In this study, the yield stress of NHL-based grouts over a range of time periods and with different polypropylene fiber contents was investigated. The grouts were made with a polycarboxylate powder superplasticizer and PP fibers in amounts of up to 0.1% of PP fiber content (by weight). Yield stress is a key parameter in the design and optimization of grouts for the consolidation of old masonries. Two yield stress values, namely the static and dynamic yield stress, were determined based on different experimental measurement methods. The results obtained allow us to draw the following conclusions:

• The static yield stress values were higher compared to the dynamic yield stress. Differences between both yield stresses were obtained in a range of 33% to 670%, depending on the content of PP fibers. This can be explained by the semi-disturbed state of the grout’s microstructure when the dynamic yield stress was determined, which was mainly due to the shear history dependence of the grout.
• The PP fibers influenced on the rheology of the NHL grouts by increasing their shear-thinning behavior. Moreover, both yield stress values increased with the presence of PP fibers. For example, for the reference grout (without fibers), the minimum and maximum values of the static yield stress varied from 0.05 to 15 Pa, while for the grout with 0.1% PP fibers, the values varied between 2 and 30 Pa. The amount of changes in the yield stress values was due to the structural build up and flocculation, which was a consequence of the mechanical interlocks between the NHL particles and fibers.
• The yield stress values depended on the measuring method. However, the yield values determined by CSS and CSR only showed moderate differences between them, which confirmed the efficiency of the Herschel–Bulkley model in determining the yield stress of NHL grouts whatever the measurement method used.

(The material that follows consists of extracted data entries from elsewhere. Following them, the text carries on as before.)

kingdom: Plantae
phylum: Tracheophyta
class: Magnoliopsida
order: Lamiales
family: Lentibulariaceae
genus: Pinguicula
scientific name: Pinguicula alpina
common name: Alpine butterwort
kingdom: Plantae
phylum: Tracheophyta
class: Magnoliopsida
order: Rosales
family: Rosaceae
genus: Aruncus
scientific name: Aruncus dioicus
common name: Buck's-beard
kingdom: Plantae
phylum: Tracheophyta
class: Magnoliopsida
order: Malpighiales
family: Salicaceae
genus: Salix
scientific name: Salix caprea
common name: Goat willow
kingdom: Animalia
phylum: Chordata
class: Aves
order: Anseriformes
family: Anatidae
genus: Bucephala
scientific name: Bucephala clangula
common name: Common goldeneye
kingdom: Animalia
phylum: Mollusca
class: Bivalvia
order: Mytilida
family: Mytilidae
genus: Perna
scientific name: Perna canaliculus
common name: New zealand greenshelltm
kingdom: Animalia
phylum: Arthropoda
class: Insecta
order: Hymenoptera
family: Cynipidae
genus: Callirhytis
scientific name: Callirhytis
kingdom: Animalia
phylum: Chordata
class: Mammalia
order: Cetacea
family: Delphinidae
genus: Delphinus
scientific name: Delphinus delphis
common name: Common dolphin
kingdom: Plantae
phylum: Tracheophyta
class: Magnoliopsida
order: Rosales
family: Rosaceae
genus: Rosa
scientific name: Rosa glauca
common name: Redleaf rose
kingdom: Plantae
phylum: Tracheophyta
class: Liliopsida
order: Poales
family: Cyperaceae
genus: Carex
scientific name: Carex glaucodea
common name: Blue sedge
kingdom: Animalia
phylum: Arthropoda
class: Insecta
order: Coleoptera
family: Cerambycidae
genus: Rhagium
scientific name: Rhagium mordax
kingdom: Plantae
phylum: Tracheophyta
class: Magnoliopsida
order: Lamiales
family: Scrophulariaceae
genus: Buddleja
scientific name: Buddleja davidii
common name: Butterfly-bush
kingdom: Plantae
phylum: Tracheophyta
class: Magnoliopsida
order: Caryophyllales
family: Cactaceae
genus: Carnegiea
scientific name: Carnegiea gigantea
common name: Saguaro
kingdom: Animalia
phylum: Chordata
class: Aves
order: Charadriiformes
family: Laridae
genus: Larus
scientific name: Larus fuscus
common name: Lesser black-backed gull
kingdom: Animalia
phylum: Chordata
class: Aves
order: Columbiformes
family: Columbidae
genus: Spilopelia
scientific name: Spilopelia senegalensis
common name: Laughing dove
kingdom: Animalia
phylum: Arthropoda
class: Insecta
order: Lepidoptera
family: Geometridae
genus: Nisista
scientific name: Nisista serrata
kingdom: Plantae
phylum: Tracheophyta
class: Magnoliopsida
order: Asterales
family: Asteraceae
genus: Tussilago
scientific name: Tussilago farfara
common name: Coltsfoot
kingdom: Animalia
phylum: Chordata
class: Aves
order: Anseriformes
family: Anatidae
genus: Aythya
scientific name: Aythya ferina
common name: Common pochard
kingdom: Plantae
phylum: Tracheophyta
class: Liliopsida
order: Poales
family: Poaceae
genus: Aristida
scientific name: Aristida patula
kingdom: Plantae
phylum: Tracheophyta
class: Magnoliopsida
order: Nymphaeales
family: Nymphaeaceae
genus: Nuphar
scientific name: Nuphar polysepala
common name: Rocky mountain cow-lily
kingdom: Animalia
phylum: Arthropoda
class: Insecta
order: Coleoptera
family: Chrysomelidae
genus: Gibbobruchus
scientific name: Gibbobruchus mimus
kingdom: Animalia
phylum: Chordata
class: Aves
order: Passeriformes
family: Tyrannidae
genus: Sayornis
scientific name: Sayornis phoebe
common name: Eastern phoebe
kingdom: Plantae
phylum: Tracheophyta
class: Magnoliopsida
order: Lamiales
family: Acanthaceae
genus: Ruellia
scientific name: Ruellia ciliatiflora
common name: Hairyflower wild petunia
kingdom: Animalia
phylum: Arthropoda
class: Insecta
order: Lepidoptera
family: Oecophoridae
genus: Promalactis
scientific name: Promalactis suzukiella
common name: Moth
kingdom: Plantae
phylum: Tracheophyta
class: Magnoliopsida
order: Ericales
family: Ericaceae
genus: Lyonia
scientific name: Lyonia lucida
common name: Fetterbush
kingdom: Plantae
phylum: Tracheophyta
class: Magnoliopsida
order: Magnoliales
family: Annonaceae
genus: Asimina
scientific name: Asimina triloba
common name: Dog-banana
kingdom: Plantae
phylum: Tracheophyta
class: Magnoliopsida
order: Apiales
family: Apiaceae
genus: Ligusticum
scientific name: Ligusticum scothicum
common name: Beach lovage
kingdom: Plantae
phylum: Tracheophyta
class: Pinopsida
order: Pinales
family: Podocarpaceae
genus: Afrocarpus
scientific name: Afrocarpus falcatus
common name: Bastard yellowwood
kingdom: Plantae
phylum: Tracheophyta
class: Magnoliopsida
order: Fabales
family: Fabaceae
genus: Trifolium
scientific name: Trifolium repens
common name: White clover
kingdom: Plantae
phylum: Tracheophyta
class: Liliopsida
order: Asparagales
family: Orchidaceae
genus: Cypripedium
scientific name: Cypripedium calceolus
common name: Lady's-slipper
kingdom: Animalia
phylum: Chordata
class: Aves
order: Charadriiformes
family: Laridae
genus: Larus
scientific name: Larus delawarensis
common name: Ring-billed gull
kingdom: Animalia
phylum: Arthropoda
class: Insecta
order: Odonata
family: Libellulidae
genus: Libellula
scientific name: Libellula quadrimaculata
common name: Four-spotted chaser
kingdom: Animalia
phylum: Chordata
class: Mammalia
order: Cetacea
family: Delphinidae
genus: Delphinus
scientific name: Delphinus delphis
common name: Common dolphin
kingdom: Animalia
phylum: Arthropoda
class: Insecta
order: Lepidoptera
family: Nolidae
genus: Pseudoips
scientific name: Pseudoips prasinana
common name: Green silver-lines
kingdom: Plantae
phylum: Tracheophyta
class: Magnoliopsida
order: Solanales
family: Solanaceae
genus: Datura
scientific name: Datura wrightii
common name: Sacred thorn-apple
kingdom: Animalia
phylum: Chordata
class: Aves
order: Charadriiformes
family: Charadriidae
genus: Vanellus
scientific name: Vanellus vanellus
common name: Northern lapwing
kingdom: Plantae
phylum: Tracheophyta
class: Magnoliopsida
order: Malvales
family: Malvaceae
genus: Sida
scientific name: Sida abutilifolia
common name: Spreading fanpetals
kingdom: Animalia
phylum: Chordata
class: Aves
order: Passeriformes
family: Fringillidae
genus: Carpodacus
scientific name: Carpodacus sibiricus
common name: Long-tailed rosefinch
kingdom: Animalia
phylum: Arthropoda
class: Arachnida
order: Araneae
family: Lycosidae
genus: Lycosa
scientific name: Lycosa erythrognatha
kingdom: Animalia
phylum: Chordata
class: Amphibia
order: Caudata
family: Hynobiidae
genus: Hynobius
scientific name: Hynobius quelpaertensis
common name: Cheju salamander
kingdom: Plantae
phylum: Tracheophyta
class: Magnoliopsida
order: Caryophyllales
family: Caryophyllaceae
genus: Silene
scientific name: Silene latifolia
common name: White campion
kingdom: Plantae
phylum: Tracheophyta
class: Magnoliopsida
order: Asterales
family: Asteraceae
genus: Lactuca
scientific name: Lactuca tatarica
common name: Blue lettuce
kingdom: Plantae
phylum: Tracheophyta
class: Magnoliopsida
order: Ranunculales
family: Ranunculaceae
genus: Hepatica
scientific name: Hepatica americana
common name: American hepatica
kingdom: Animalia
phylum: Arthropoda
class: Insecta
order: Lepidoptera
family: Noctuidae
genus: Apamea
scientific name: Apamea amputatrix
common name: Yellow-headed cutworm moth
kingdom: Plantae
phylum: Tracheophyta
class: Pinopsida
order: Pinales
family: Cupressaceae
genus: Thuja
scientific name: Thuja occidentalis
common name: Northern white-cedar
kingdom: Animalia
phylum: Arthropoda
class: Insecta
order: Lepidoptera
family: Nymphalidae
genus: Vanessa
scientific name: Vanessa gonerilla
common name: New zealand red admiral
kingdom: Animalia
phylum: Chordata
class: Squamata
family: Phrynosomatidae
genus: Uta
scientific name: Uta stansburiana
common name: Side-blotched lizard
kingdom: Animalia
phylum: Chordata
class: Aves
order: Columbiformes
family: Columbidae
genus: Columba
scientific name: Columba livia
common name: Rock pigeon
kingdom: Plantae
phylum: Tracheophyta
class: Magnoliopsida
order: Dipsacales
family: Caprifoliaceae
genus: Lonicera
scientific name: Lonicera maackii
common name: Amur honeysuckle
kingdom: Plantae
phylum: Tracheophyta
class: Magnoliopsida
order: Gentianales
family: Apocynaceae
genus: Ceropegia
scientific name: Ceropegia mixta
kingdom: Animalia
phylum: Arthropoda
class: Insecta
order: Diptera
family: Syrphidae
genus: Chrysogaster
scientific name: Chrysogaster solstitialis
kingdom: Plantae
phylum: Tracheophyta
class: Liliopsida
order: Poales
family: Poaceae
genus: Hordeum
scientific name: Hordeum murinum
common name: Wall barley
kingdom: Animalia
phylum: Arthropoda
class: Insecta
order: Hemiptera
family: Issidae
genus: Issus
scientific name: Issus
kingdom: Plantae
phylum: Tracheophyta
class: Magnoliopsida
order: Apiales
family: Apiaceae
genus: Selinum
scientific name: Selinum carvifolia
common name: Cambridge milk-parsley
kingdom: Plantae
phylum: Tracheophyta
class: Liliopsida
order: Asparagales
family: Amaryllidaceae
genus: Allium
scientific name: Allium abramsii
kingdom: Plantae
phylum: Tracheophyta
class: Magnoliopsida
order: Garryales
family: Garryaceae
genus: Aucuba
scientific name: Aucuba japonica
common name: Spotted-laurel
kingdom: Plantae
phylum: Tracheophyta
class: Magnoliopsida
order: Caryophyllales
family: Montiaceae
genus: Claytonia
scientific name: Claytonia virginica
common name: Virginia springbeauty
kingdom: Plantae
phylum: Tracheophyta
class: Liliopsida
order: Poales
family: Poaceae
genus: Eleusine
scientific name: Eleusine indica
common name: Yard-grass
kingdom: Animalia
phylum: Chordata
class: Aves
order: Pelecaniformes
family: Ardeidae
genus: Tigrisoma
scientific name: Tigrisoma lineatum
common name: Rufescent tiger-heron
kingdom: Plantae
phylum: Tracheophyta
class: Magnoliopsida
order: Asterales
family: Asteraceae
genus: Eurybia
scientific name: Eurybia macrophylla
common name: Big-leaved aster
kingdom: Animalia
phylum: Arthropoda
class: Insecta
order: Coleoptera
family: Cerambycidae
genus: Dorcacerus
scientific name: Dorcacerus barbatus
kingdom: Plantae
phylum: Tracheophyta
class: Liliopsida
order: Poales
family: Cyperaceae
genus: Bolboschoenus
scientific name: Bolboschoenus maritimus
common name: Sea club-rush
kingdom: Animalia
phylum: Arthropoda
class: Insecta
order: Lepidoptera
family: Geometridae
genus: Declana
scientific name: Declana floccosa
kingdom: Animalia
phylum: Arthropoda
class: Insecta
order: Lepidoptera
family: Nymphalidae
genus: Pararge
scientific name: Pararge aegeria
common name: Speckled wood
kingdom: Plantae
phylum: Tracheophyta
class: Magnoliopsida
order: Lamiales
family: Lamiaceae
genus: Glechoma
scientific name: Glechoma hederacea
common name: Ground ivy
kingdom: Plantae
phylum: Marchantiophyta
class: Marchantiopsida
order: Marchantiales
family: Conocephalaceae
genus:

• The results and measurements performed showed that these methods enable us to evaluate the existence of a critical shear–strain rate range of 0.1 to 17.0 s⁻¹ (depending on time period). Below this, there was a transition between dynamic and static yield stress.
• The dynamic yield stress should be used as design parameter at early stages of the grout injection process, whilst at a later stage, when the shear rate is slowing down, the static yield stress should be considered.
• Several equations that allow the estimation of the critical shear–strain rate as a function of time and yield stress have been proposed in order to promote better design of injection grouts.
• The critical shear–strain rate range increases over time. Therefore, to maximize the injectability of the grout, it is imperative to avoid stopping the grouting operation for periods longer than 20 min.

The findings from this study are relatively promising for further understanding the evolution of yield stress of NHL grouts as a function of time, shear–strain rate and PP fiber content. Furthermore, the results presented contribute helpful information on the design input of grouting operations.